Alors que de nombreux créateurs décident de se retirer, il est important de réfléchir aux conséquences de tels départs : burnout ou re-création de l’art ? Industrie ou art ?
Début avril, Saint Laurent annonçait le départ de son directeur artistique, Hedi Slimane, qui occupait le poste depuis près de quatre ans. Ce dernier n’est pas le seul à vouloir prendre une nouvelle direction : il en est ainsi d’Alber Elbaz, chez Lanvin depuis quinze ans, Raf Simons, chez Dior depuis trois ans, et Alexander Wang, également depuis trois ans chez Balenciaga. Leurs talents ont souvent révolutionné les marques qu’ils ont représentées, et pourtant, ils partent.
De nombreuses raisons peuvent être invoquées pour ces départs inattendus : des différends entre le créateur et la maison, mais aussi des excuses personnelles… Selon des proches de Raf Simons, un manque d’inspiration l’aurait poussé à se retirer. Cela semble justifié vu le rythme de vie effréné de ces créateurs qui, en plus de concevoir en moyenne six collections par an, doivent en plus s’occuper de diriger la marque. Cette cadence rend impossible l’idée même d’avoir une vie personnelle en dehors de la création, et le manque de temps pour soi fait disparaître l’inspiration si chère aux créateurs, qui, réellement passionnés et talentueux, ne se satisfont plus et décident d’arrêter.
Bien entendu, cela ne peut pas vraiment rester sans conséquences, vu l’état de « l’industrie ». Un créateur, en revisitant les codes et les traditions de la maison dans laquelle il officie, créé une nouvelle identité en s’inspirant de la précédente, celle qui définira la marque dans les années à venir. On peut penser à Karl Lagerfeld, par exemple : indéboulonnable, peut-être pour toujours, il est devenu Chanel, il n’est plus seulement son directeur artistique. Une marque avec une identité est vivante, elle a une âme, celle que le créateur a dessiné et à laquelle il a donné vie par son travail. Si les créateurs vont et viennent, et ce malgré leur succès et leur talent, il n’y aura plus d’essence à leur travail ni à l’identité globale de la marque. Il ne sera plus question que de production et non plus d’art. Et dans cette perspective, que penser de l’avenir de la mode en général ?

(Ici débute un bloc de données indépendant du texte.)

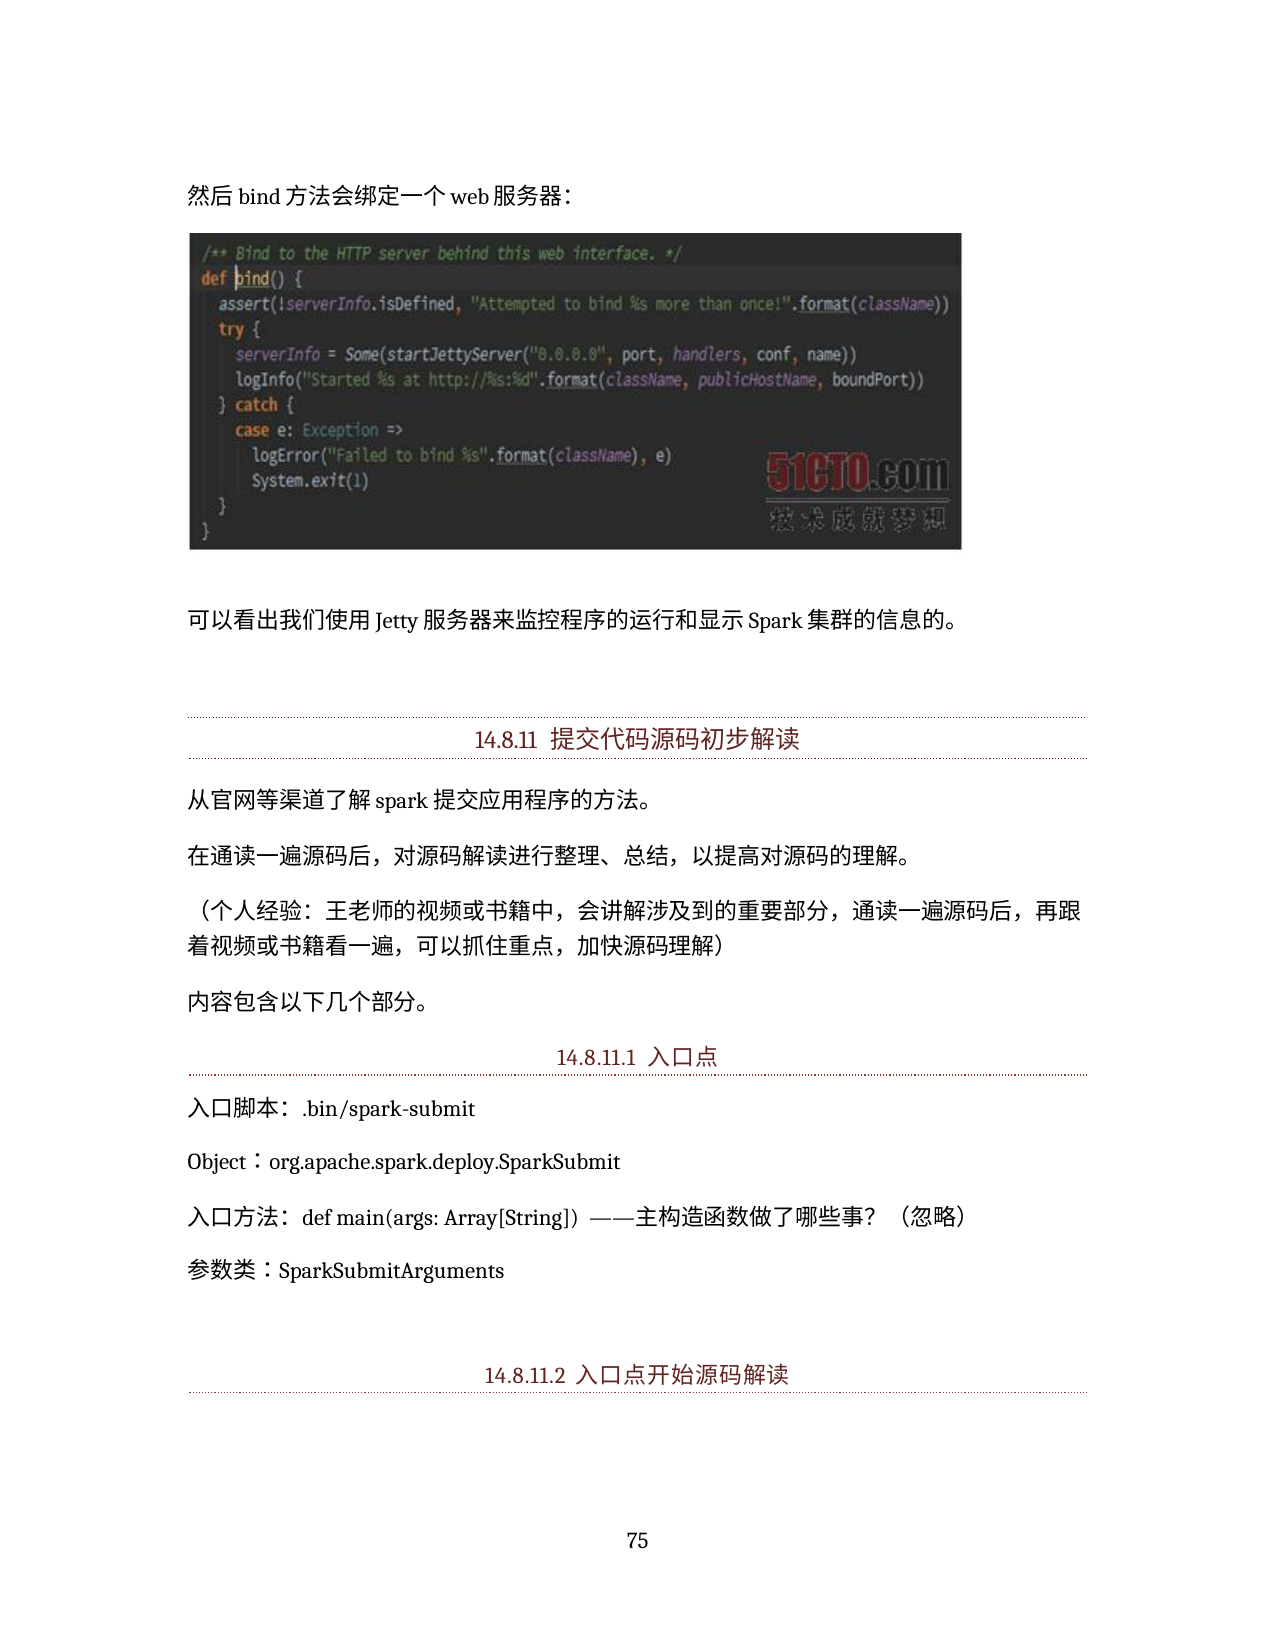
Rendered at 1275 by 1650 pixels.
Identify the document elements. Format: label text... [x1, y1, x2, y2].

text 然后bind方法会绑定一个web服务器： [187, 150, 1087, 211]
text Object：org.apache.spark.deploy.SparkSubmit [187, 1145, 1087, 1176]
subtitle 提交代码源码初步解读 [187, 717, 1087, 759]
text （个人经验：王老师的视频或书籍中，会讲解涉及到的重要部分，通读一遍源码后，再跟着视频或书籍看一遍，可以抓住重点，加快源码理解） [187, 893, 1087, 961]
text 从官网等渠道了解spark提交应用程序的方法。 [187, 782, 1087, 815]
text 入口脚本：.bin/spark-submit [187, 1089, 1087, 1123]
text 在通读一遍源码后，对源码解读进行整理、总结，以提高对源码的理解。 [187, 837, 1087, 871]
subtitle 入口点 [187, 1039, 1087, 1076]
text 内容包含以下几个部分。 [187, 983, 1087, 1017]
subtitle 入口点开始源码解读 [187, 1357, 1087, 1393]
text 可以看出我们使用Jetty服务器来监控程序的运行和显示Spark集群的信息的。 [187, 574, 1087, 636]
text 参数类：SparkSubmitArguments [187, 1254, 1087, 1286]
picture [187, 233, 966, 553]
text 入口方法：def main(args: Array[String]) ——主构造函数做了哪些事？（忽略） [187, 1199, 1087, 1232]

Malheureusement, elle est aujourd’hui une industrie, alors qu’elle ne devrait jamais être une production mais un art, une culture qui se respecte et qui se nourrit de nombreuses inspirations. La mode prend du temps, car il faut qu’elle se construise, qu’elle se rencontre et enfin se transcende par la création. Aujourd’hui, elle n’est plus qu’une industrie versée dans la fast fashion, la consommation et surtout l’accumulation. Si personne ne se préoccupe de l’identité ou de l’art avant d’acheter quelque chose chez H&M, ce ne sera pas le cas pour Dior ou Saint Laurent, qui souffriront forcément de ces fluctuations.
Le temps, comme dans tout processus de création, est crucial : les créateurs doivent prendre leur temps, ils doivent s’approprier les codes de la maison et devenir celle-ci. Préférer la quantité à la qualité n’a jamais mené personne nulle part, et il est certain que la mode n’en profitera pas. Créer une collection prend du temps, et constitue en soi un travail titanesque si l’on veut qu’il soit bien fait. Alors laissons le temps aux créateurs de s’identifier et de s’amuser, au lieu de les déshabiller de leur inspiration et les voir s’en aller au bout de quelques années.
Comme l’a fait remarquer Alber Elbaz, la complète mutation de l’art en industrie rend le travail de créateur impossible. Au départ, il ne s’agit que de création et de passion ; cela se transforme rapidement en création d’images publicitaires, et le talent ne se mesure plus que par le buzz et les réseaux sociaux. Il serait donc temps pour les artistes et les consommateurs de résister enfin à une industrie productrice et désintéressée, et de tourner le dos à ce système qui a dénaturé un art qui ne mérite pas de se perdre.